* _GIVEN PASSAGE_
__________________________________________________
Dev Log #1 — Why ThinTensor Exists
SafeTensors is already a very good format for what it was designed to do: store tensors safely. It keeps tensor metadata simple. For normal model distribution, that is enough.
The problem starts when the tensor file becomes the runtime boundary.
That is enough if another framework already knows the model class and execution graph. But for an inference runtime, especially one focused on single-token decode, those fields are not enough. The runtime needs to know what each tensor means.
The .thin Format
The first .thin archive is intentionally simple:
.thin = fixed header + JSON manifest + page table + raw page data
The Rust implementation defines the archive identity and header size directly:
pub const MAGIC: &[u8; 8] = b"THINv0\0\0";
pub const HEADER_LEN: u32 = 88;
The header stores the physical structure of the archive:
pub struct Header {
pub header_len: u32,
pub version: u32,
pub manifest_off: u64,
pub manifest_len: u64,
pub page_table_off: u64,
pub page_count: u64,
pub data_off: u64,
pub archive_hash: [u8; 32],
}
This lets the loader open the file without guessing. It reads the header, jumps to the manifest, then reads the page table, then maps the raw page data.
__________________________________________________
* _DATA PROVIDED_
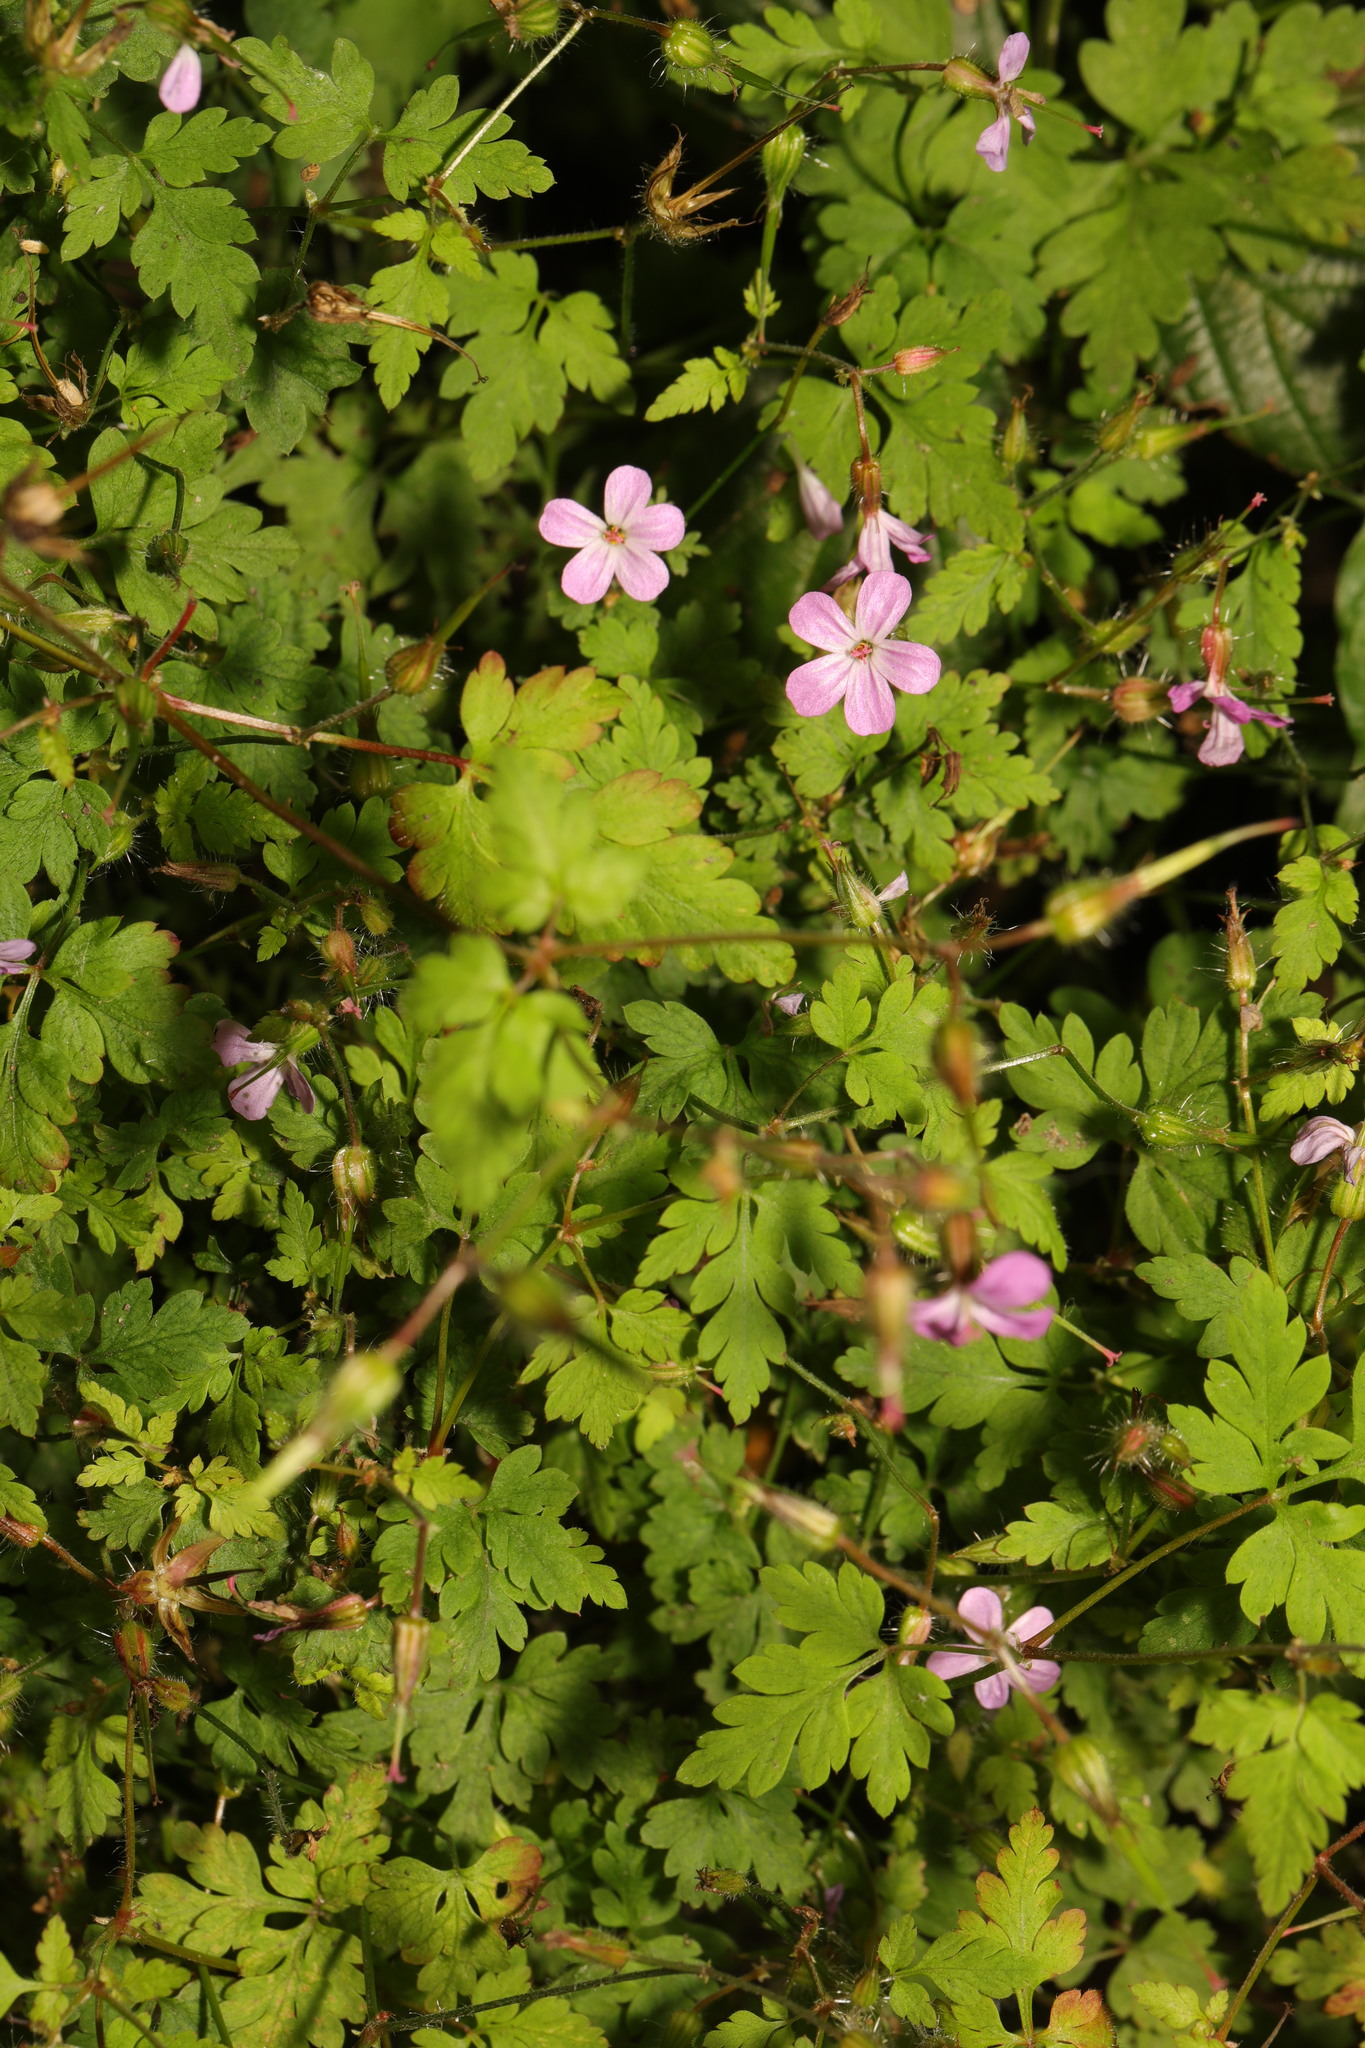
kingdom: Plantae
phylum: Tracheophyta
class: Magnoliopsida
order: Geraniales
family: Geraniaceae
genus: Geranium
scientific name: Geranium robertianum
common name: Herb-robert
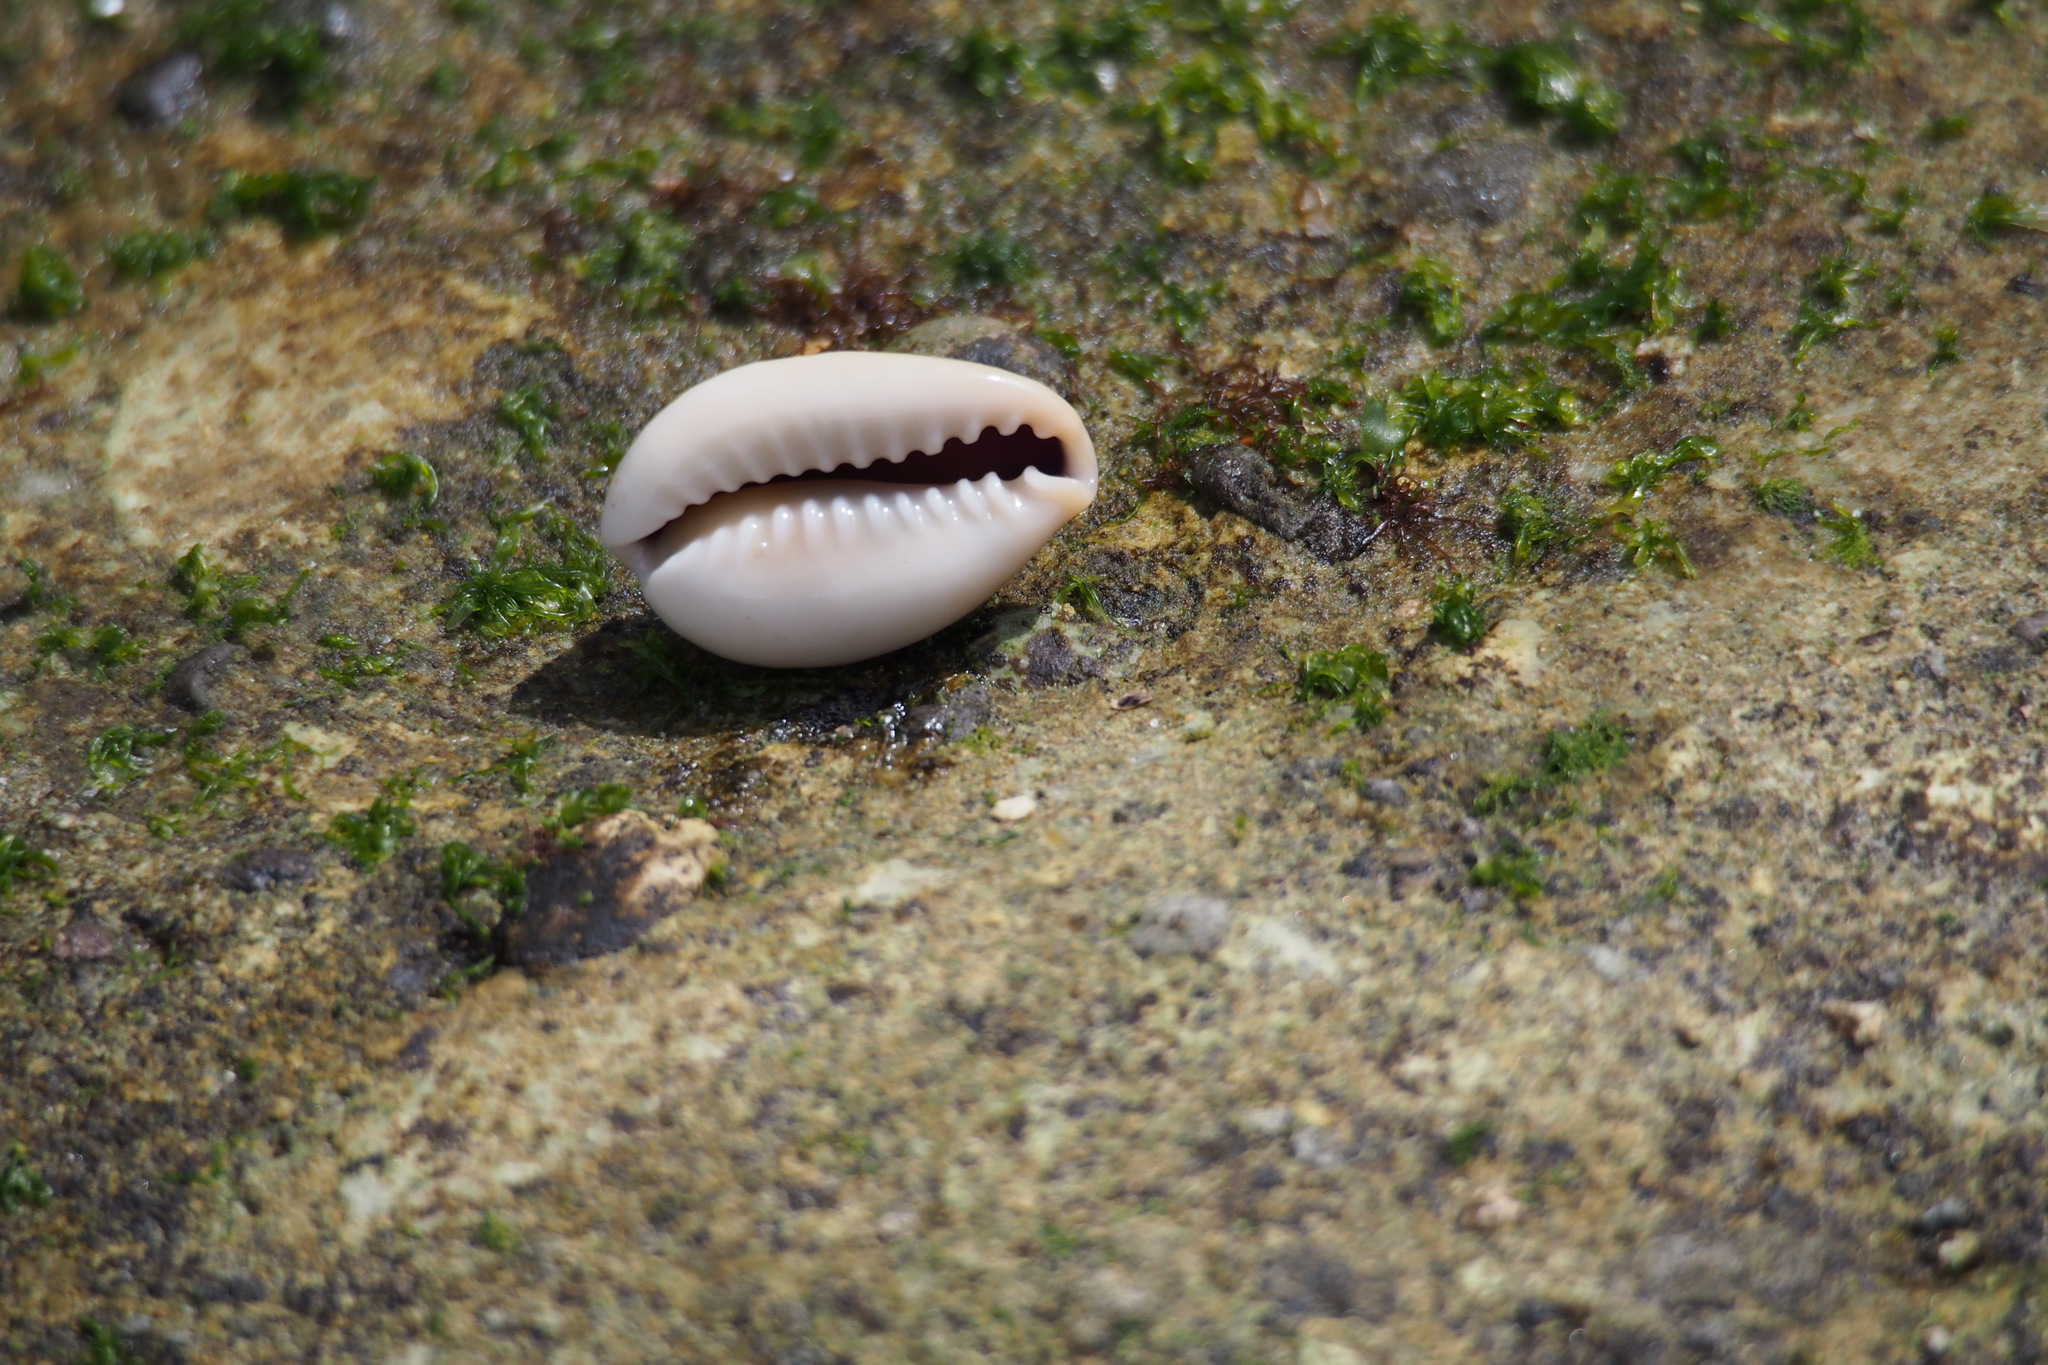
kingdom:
__________________________________________________
* _EXERCISE A_
Answer these questions from the ThinTensor dev log:
(i) According to the dev log, what was SafeTensors designed to do?
(ii) What four parts make up a .thin archive?
(iii) What value does the Rust code give HEADER_LEN?
* _EXERCISE B_
Proceed with the ThinTensor dev log, continuing on from its last sentence.
The entries aren't needed for anything here.

* _RESPONSE A_
(i) Store tensors safely.
(ii) A fixed header, a JSON manifest, a page table and raw page data.
(iii) 88.

* _RESPONSE B_
The manifest is JSON because the early format needed to stay inspectable. It contains the model-level information needed to reconstruct decode:
architecture
hidden size
number of layers
attention heads
KV heads
head dimension
vocabulary size
RoPE settings
tensor names
tensor shapes
tensor dtypes
tensor roles
quantization metadata
runtime/backend hints
validation metadata
The page table connects the manifest to real bytes inside the archive:
pub struct PageTableRecord {
pub page_id: String,
pub offset: u64,
pub stored_size: u64,
pub raw_size: u64,
pub flags: u32,
pub checksum: [u8; 32],
}
A page record gives the runtime a verified byte range, not just a tensor name. This matters because pages can later be scheduled, streamed, cached, kept on CPU, moved to GPU, or assigned different execution policies.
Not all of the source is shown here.